Zgodnie z zapisami wspomnianej noweli ustawy z 2018 roku do poprawy jakości powietrza ma doprowadzić eliminowanie z rynku paliw najgorszej jakości, których spalanie w domowych piecach grzewczych i lokalnych kotłowniach jest jedną z głównych przyczyn powstawania smogu.
"Wydane do ustawy rozporządzenie ówczesnego Ministra Energii w sprawie metod badania paliw stałych, uniemożliwiło jednak sprawdzanie ich jakości. W efekcie, choć w okresie badanym przez NIK Inspekcja Handlowa przeprowadziła w sumie niemal 1600 kontroli, to ponad 80 procent z nich dotyczyło tylko kwestii formalnych - tego czy sprzedawcy paliw stałych wydają świadectwa ich jakości" – czytamy w raporcie NIK.
Kontrolerzy stwierdzają, że dopiero po interwencji UOKiK zmieniono zapisy w ustawie, ale dopiero po 9 miesiącach obowiązywania wadliwego prawa. Zdaniem NIK to stracony czas w walce ze smogiem.
Najwyższa Izba Kontroli zaznacza jednak, że nawet gdyby przepisy zostały doprecyzowane natychmiast, w 2018 r. w budżecie państwa nie zaplanowano środków na badanie jakości paliw stałych. Pieniądze na ten cel pojawiły się dopiero rok później.
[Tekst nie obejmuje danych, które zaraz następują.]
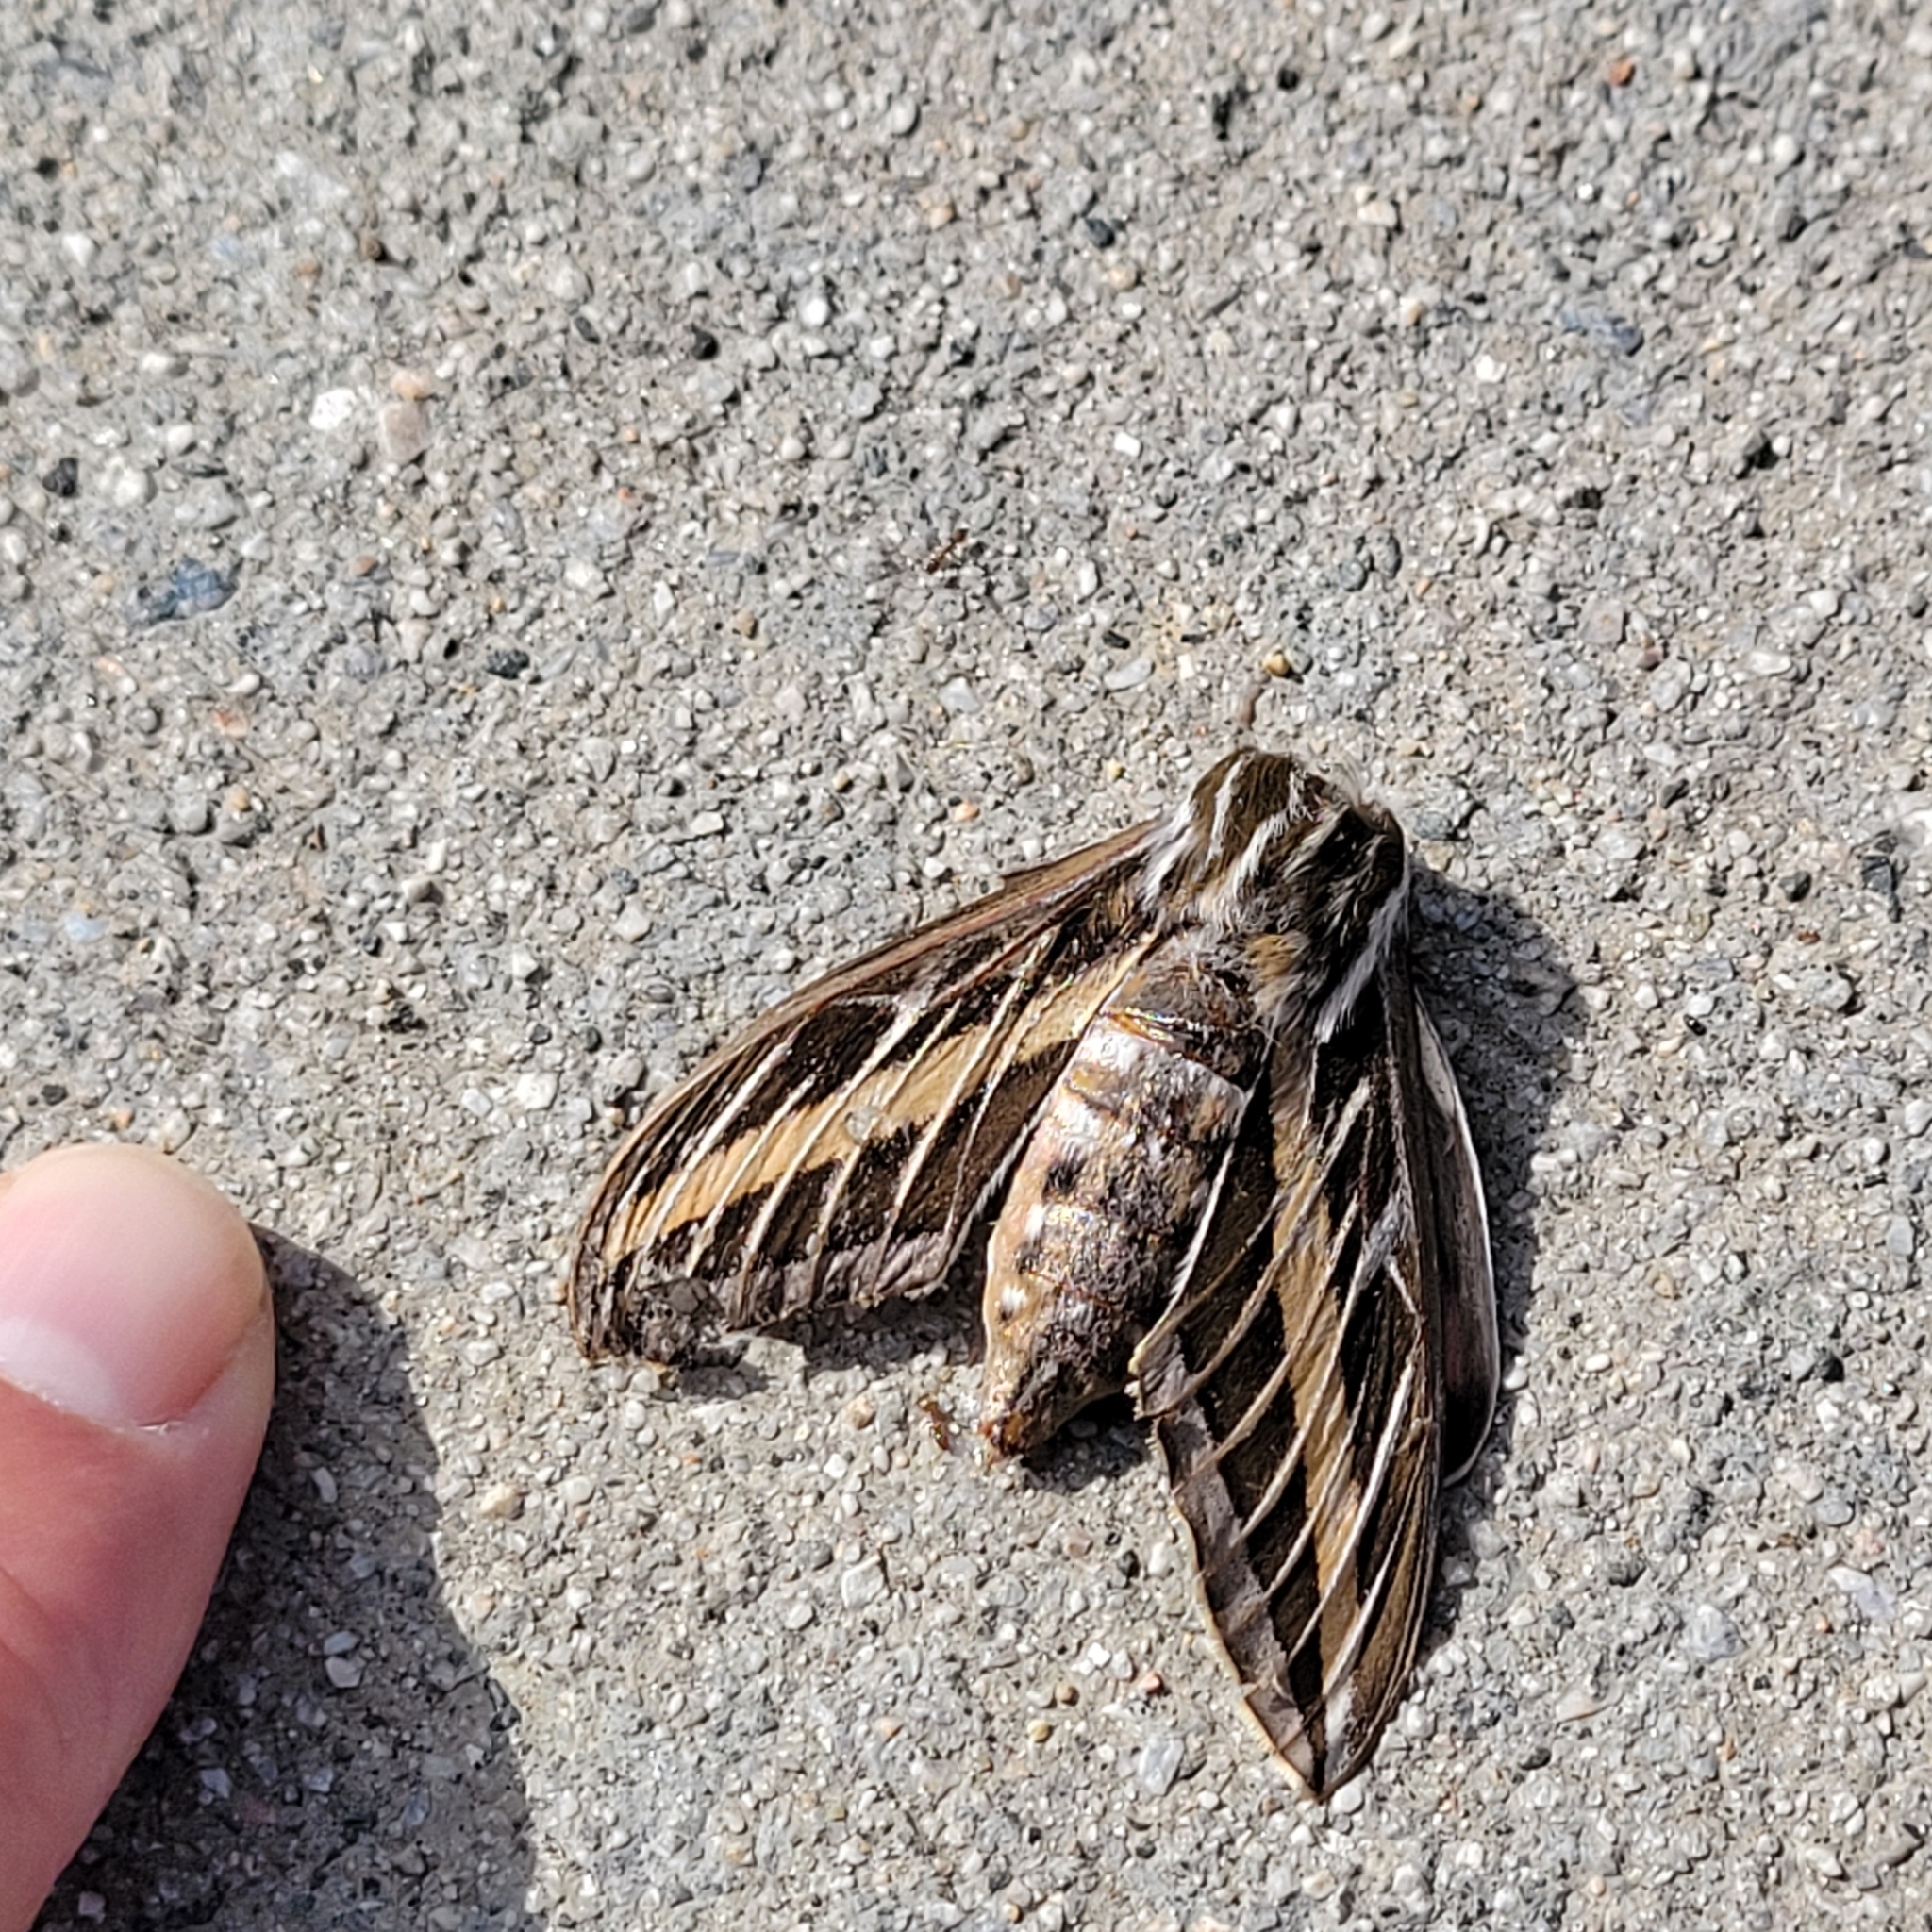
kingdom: Animalia
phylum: Arthropoda
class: Insecta
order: Lepidoptera
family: Sphingidae
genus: Hyles
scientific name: Hyles lineata
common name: White-lined sphinx
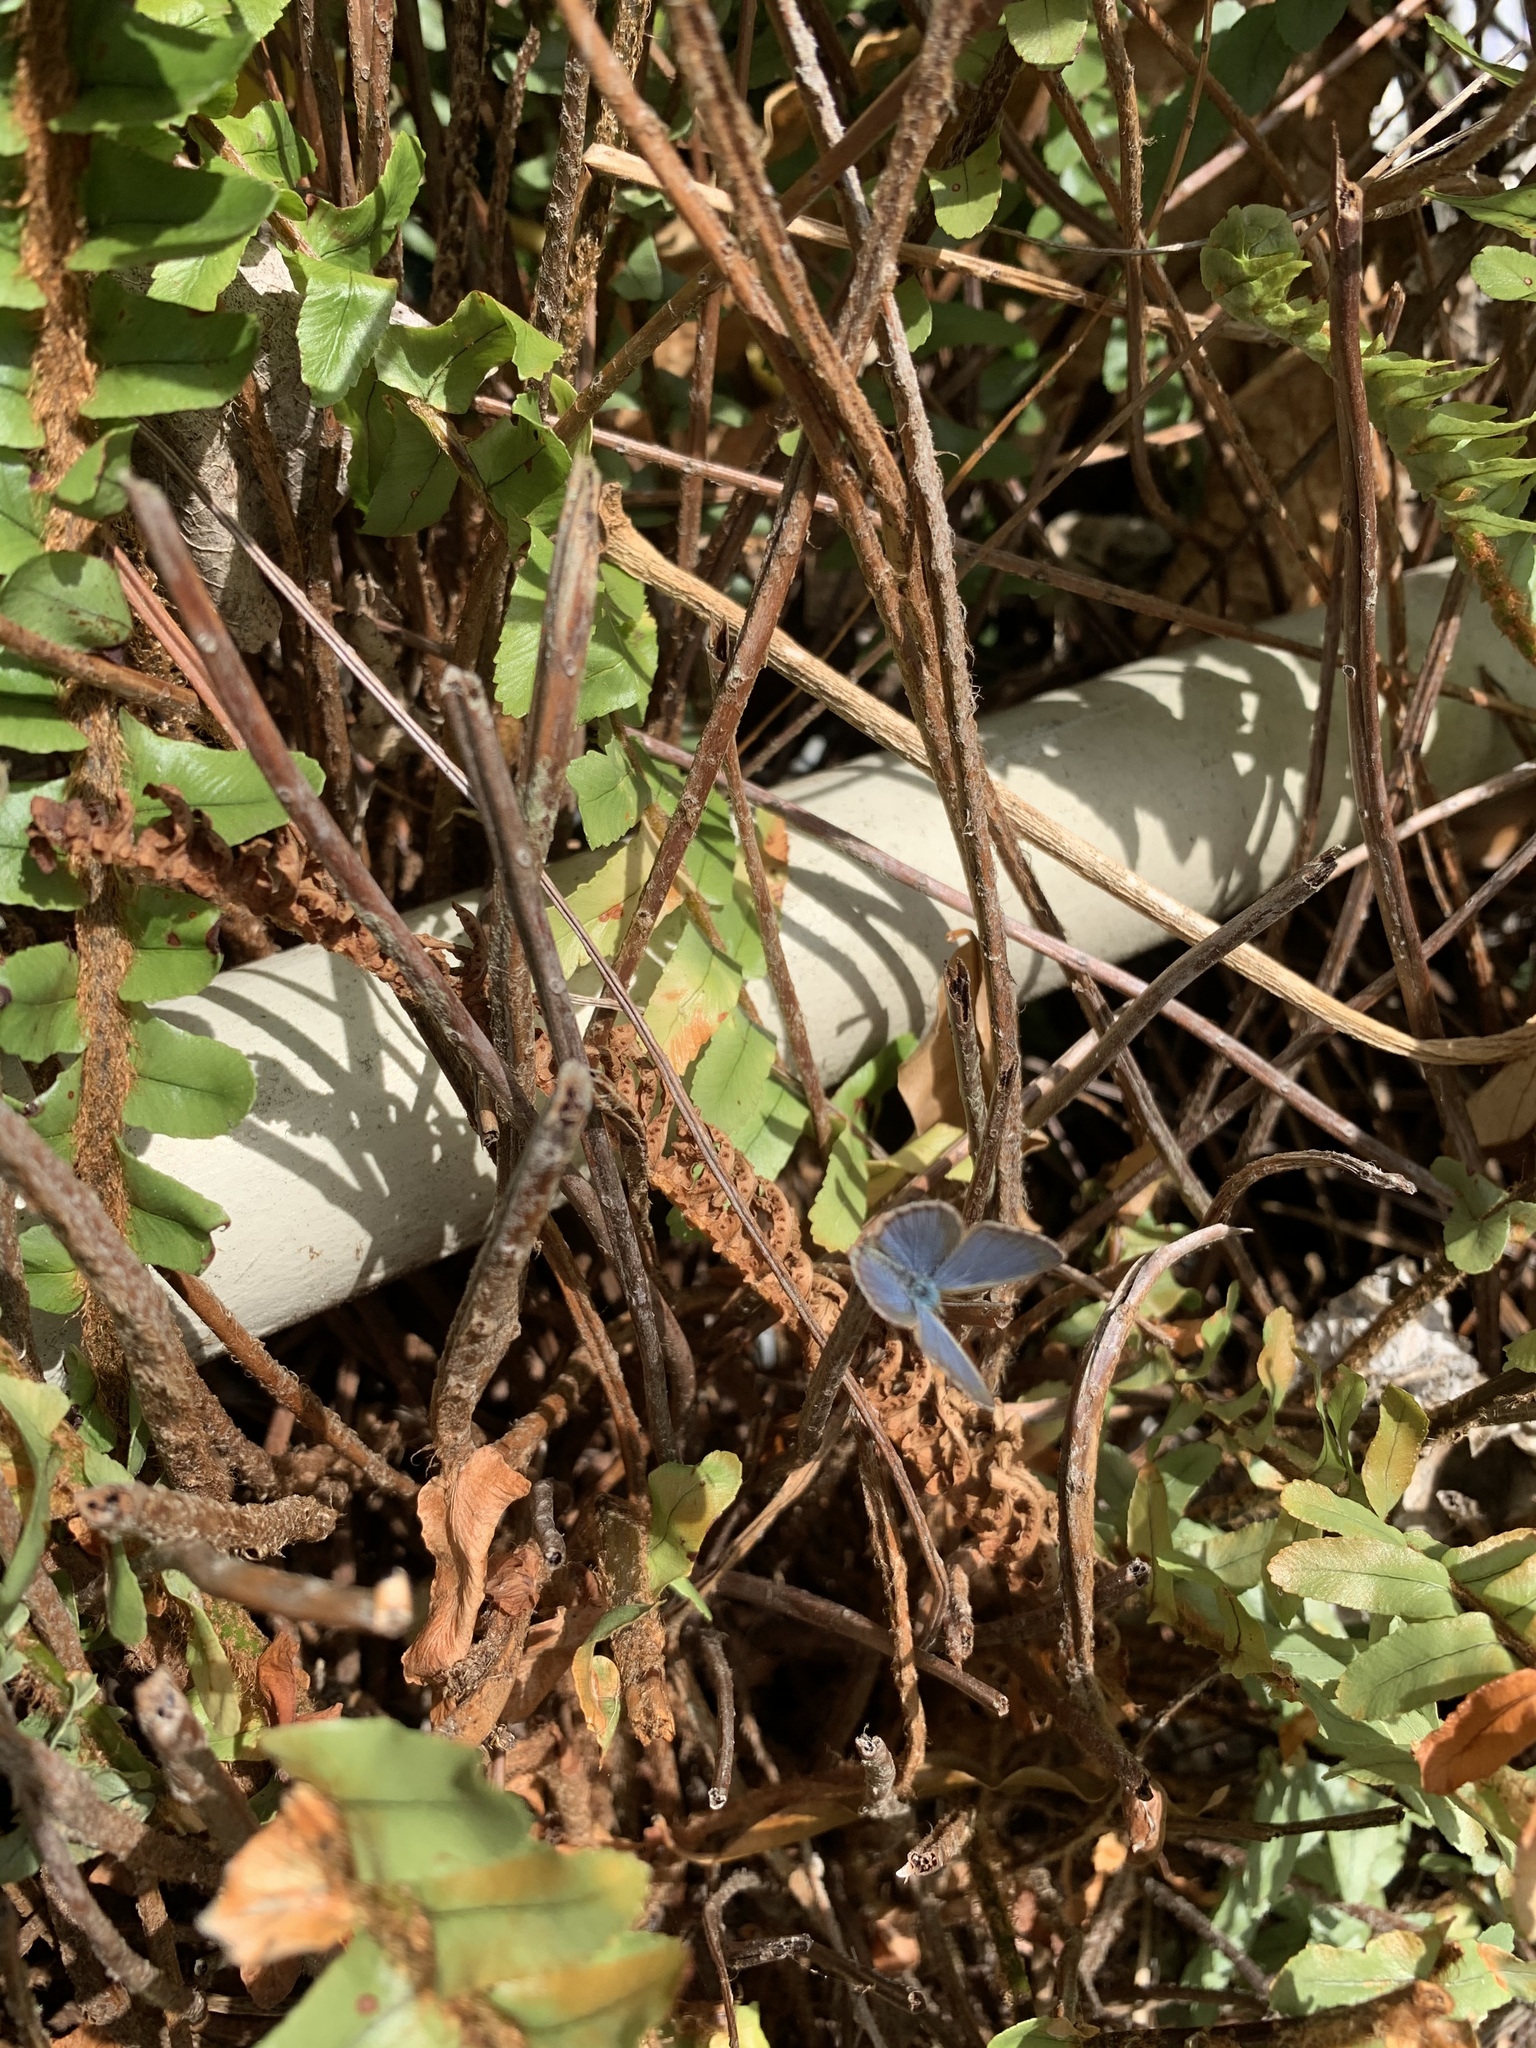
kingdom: Animalia
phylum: Arthropoda
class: Insecta
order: Lepidoptera
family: Lycaenidae
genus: Zizina
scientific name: Zizina labradus
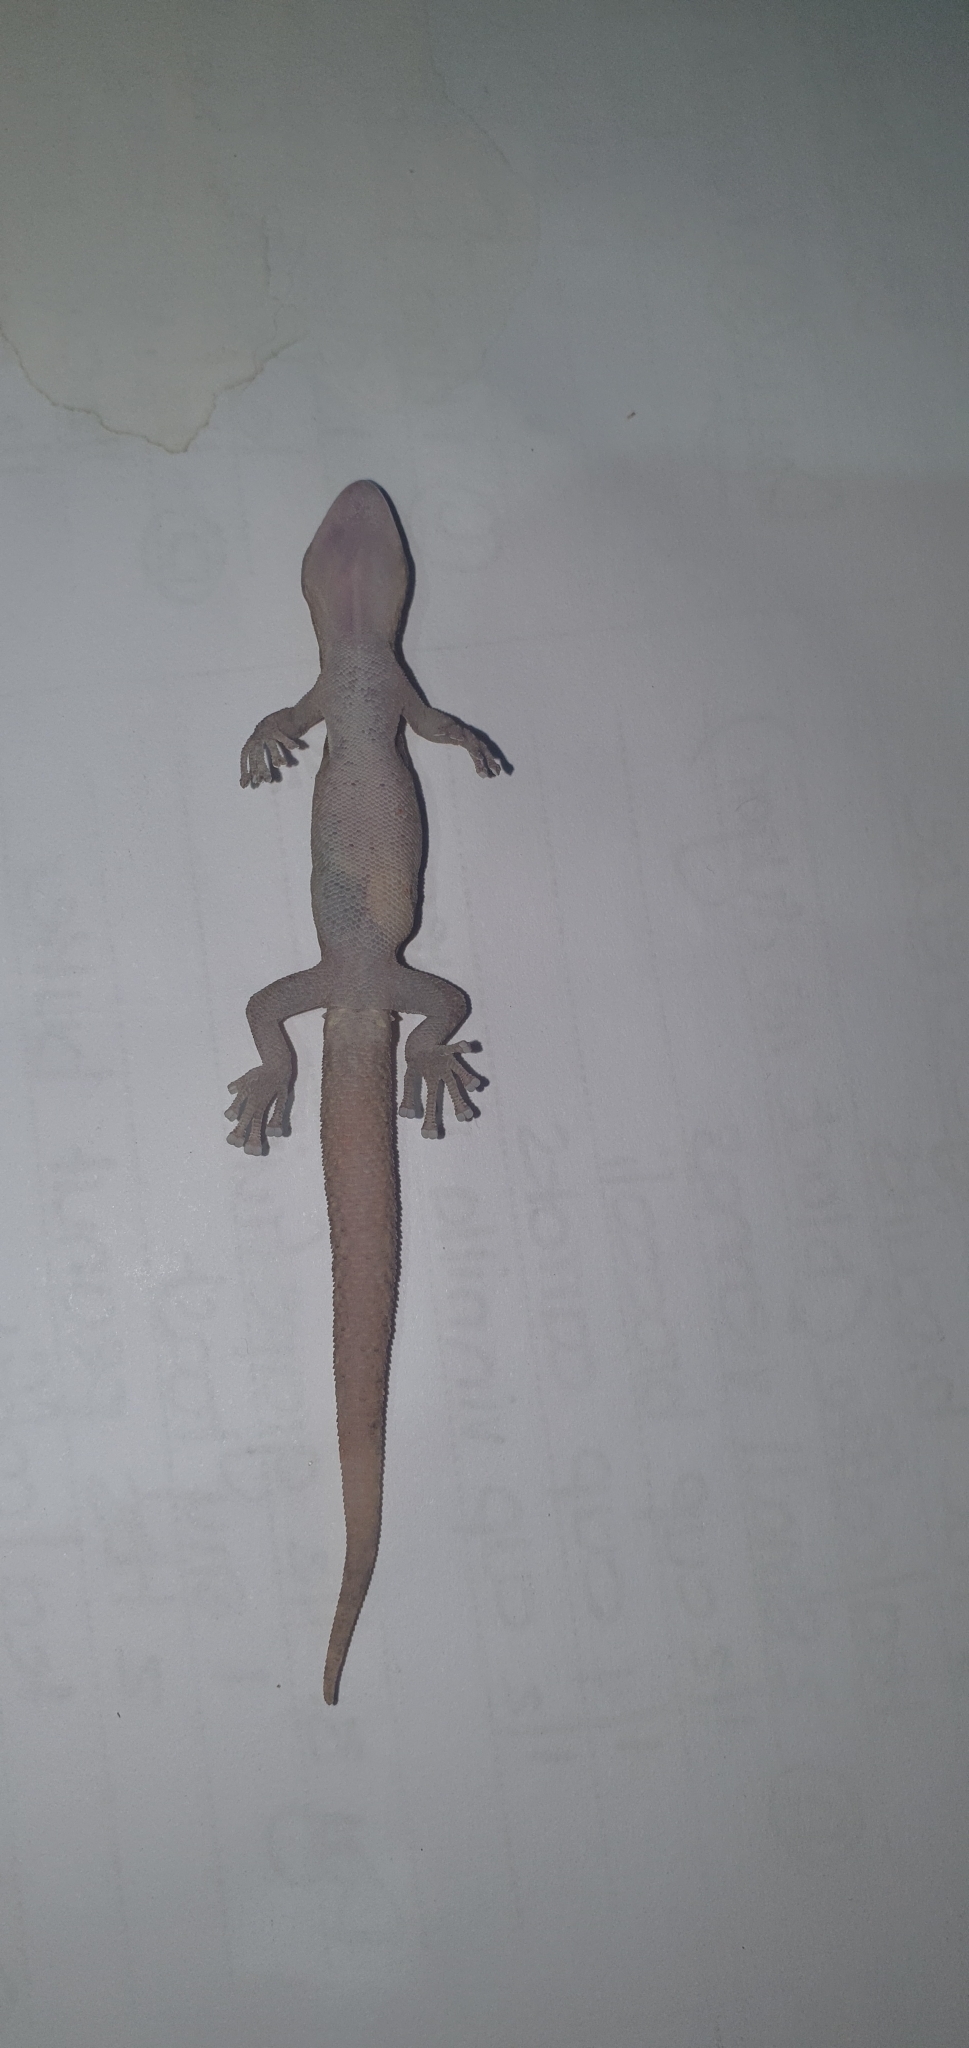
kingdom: Animalia
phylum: Chordata
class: Squamata
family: Gekkonidae
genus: Afrogecko
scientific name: Afrogecko porphyreus
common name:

W raporcie czytamy także o zastrzeżeniach, jakie kontrolerzy mają do efektywności systemu monitorowania i kontroli jakości paliw stałych. Według ich ustaleń średni czas od pozyskania informacji o nieprawidłowościach do momentu wyznaczenia przez UOKiK terminu przeprowadzenia kontroli wynosił do 1 do 3 miesięcy, w skrajnym przypadku ponad rok.
– Cząstkowe kontrole już trwają. Zrobimy także kompleksową, ale musimy z tym poczekać, bo większość instytucji jest zajęta walką z epidemią. W ramach już prowadzonych czynności na przykład delegatura katowicka przygląda się podmiotom ochrony zdrowia. Pewną orientację, jak państwo było przygotowane, już mamy – powiedział Marian Banaś.